In the men’s 1,500 Scotland’s Jake Wightman will be looking to back up his World Championship gold with another at the Alexandra Stadium. He’s the favourite for this race and is doubtless keen to improve on his bronze from the Gold Coast four years ago. Also going in that race are his compatriots Josh Kerr and Neil Gourley, and for England Elliot Giles and Matthew Stonier will carry the home hopes.
Wightman’s father and coach Geoff will again be on commentary duties as the English-born but Edinburgh-raised star targets gold for Scotland. That race is one to watch over your lunch with a 1.10 start time.
In the evening Laura Muir and Keely Hodgkinson goes in the women’s 800m final, looking to make it a double gold for Scotland in middle distance (depending on how Wightman does earlier…), Zharnel Hughes runs for England in the men’s 200m final, and Beth Dobbin will carry the hopes of Scotland in the women’s 200m.
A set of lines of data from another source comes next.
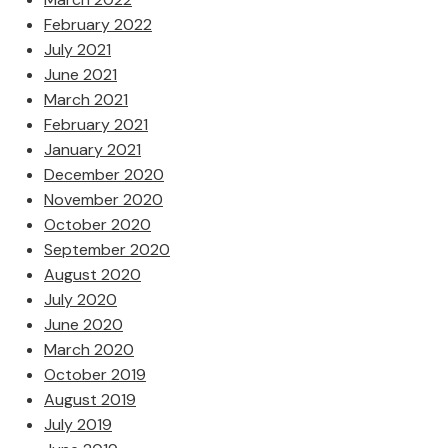
February 2022
July 2021
June 2021
March 2021
February 2021
January 2021
December 2020
November 2020
October 2020
September 2020
August 2020
July 2020
June 2020
March 2020
October 2019
August 2019
July 2019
On top of all that there’s the T20 semi-finals, the men’s hockey semis and the final of the men’s lawn bowls. Northern Ireland’s Gary Kelly faces Malaysia’s Fairul Izwan Abd Muin in the first semi, with Scotland’s Ian McLean facing Australia’s Aaron Wilson in the other.
All this on a day after history was made when Scotland’s George Miller became the oldest gold medallist in the history of the Games when Scotland beat Wales in the B2/B3 mixed pairs bowls.
The 75-year-old Miller is director for visually impaired bowler Melanie Innes, who along with Robert Barr and his lead director Sarah Jane beat Wales 16-9 in the final at Victoria Park, Lymington Spa.
“A year ago I never dreamed of being here. I got a phone call, and nearly fell off my chair to be honest. Here we are – where are we going to go from here?” Miller told the BBC.
“Bowls is easier for older people but any sport … walking football, rugby, you name it. Get out there and exercise, play games, and compete. It’s brilliant whatever age you are.”
Miller took the record as oldest gold medallist from Rosemary Lenton, also from Scotland, who at 72 won gold in the Para women’s pairs bowls last Wednesday.